In a world with so many converging crises, a crisis mode of underlying numbness and dissociation can become normalized in our everyday lives. This emotional disconnectedness serves the purpose of blunting our exposure to the pain and suffering of the world, but it also robs us of our capacity to be emotionally intimate with ourselves and the people we love.

THE POWER OF TEARS

Several months ago, I broke down in tears during a heated conversation with my wife. I don’t usually do that. She felt that I had been pushing her away and that I hadn’t been showing up to meet her in our connection. I realized, through the tears, that I hadn’t cried for a very long time. I hadn’t shed a single tear since the pandemic uprooted our lives, since George Floyd was murdered, since the election, since I’d left my job to start my own business, or since my daughter was born. 

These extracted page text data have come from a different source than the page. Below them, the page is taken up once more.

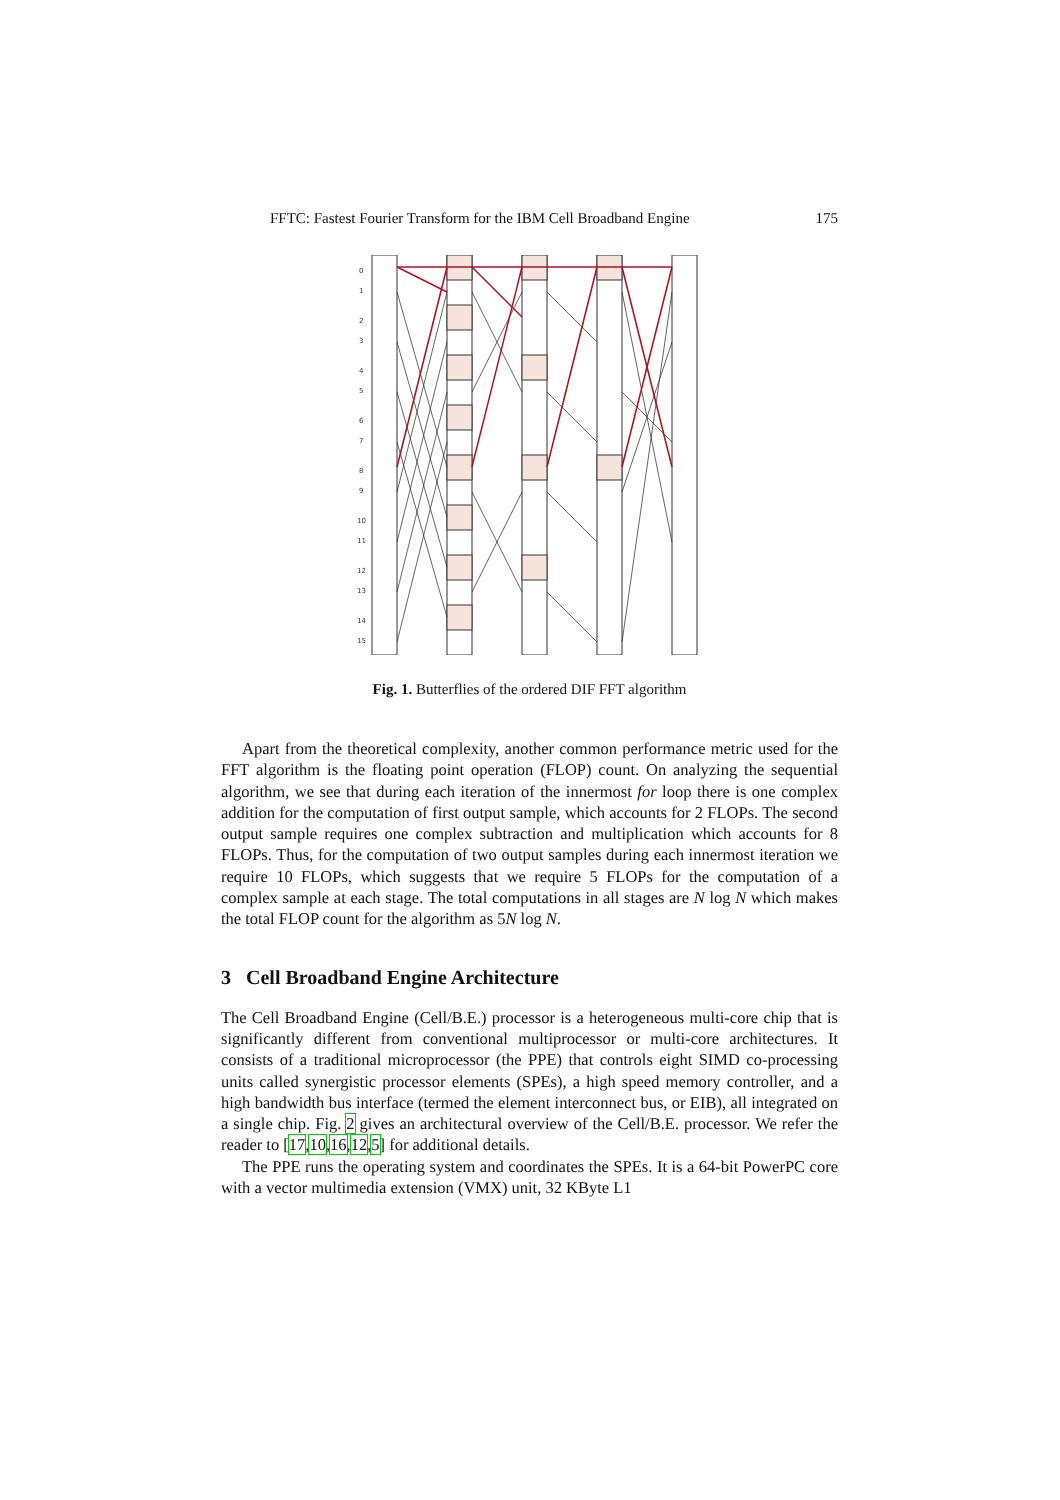FFTC: Fastest Fourier Transform for the IBM Cell Broadband Engine 175
0
1
2
3
4
5
6
7
8
9
10
11
12
13
14
15
Fig. 1. Butterflies of the ordered DIF FFT algorithm
Apart from the theoretical complexity, another common performance metric used for the FFT algorithm is the floating point operation (FLOP) count. On analyzing the sequential algorithm, we see that during each iteration of the innermost for loop there is one complex addition for the computation of first output sample, which accounts for 2 FLOPs. The second output sample requires one complex subtraction and multiplication which accounts for 8 FLOPs. Thus, for the computation of two output samples during each innermost iteration we require 10 FLOPs, which suggests that we require 5 FLOPs for the computation of a complex sample at each stage. The total computations in all stages are N log N which makes the total FLOP count for the algorithm as 5N log N.
3 Cell Broadband Engine Architecture
The Cell Broadband Engine (Cell/B.E.) processor is a heterogeneous multi-core chip that is significantly different from conventional multiprocessor or multi-core architectures. It consists of a traditional microprocessor (the PPE) that controls eight SIMD co-processing units called synergistic processor elements (SPEs), a high speed memory controller, and a high bandwidth bus interface (termed the element interconnect bus, or EIB), all integrated on a single chip. Fig. 2 gives an architectural overview of the Cell/B.E. processor. We refer the reader to [17,10,16,12,5] for additional details.
The PPE runs the operating system and coordinates the SPEs. It is a 64-bit PowerPC core with a vector multimedia extension (VMX) unit, 32 KByte L1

So much had changed, and yet I had been burying all of my feelings deep inside, stuck in a prolonged crisis mode – an endemic numbness – that I was barely even aware of. In that moment with my wife, I realized that I was pushing away from myself and, as a result, had been unable to cultivate a real connection with her or anyone else. 

That morning, she was relieved when I finally broke down and cried in her arms, encouraged – not threatened – by my vulnerability. She said, “I can’t believe you haven’t cried in so long; I cry almost every day!” Her permission to be raw and messy in that moment was healing and transformative for me. It has deepened our connection.

The tears burst open all of the feelings that had built up in my body and I felt more powerful, more emotionally available, and more present. Tears were my pathway out of the fog of numbness that had kept me in a distant, disconnected state for months. I’ve finally started feeling like my full self again.

I am left with some pressing questions: How many men are stuck, as I was, in a prolonged crisis mode right now? What are the impacts of this protective stoicism on their lives and relationships? What might be possible if more of us found the support we needed to move through the numbness and reconnect to the full range of our emotional capacity? How can we, as men, support each other to do this important and challenging work?

THE STOIC WARRIOR

I recently co-led a workshop that focused on cultivating emotional awareness to support meaningful and sustained engagement in equity and justice work. I asked the group what emotions they were feeling in the midst of all of the violence, disruption, and change in the world today.

One participant, a White man, shared that he wasn’t aware of any emotions coming up for him at all. I asked him to share more. He shared that he believed that his family needed him to be strong, consistent, and level-headed and he didn’t want to burden them with his feelings. “So you do have feelings?” I asked, with a tinge of levity. He nodded, noticing my sarcasm, but the truth is that I knew exactly what he meant. His story was my story.

As men, many of us believe that it is our duty to repress our emotions (and our vulnerabilities) so that we can show up as a steady presence in support of our families and loved ones. This can feel like a sacred duty – an archetypal protector role – that our families need us to embrace. 

While showing up as the ‘Stoic Warrior’ may be comforting to our loved ones in real emergency situations, getting stuck there can be harmful. Sooner or later they will notice our distance; our absence from their lives. They will feel the heaviness of the burden we carry for them that they never asked us to carry – and don’t want us to bear any longer. They may feel superficially safe but, at a deeper level, they may feel abandoned. And we might too.

No amount of battle armor can offer our loved ones what they need most – to feel met in the messy imperfection and vulnerability of being human. To be willing to stay connected and be present, even when the pain is overwhelming. To show up wholeheartedly together.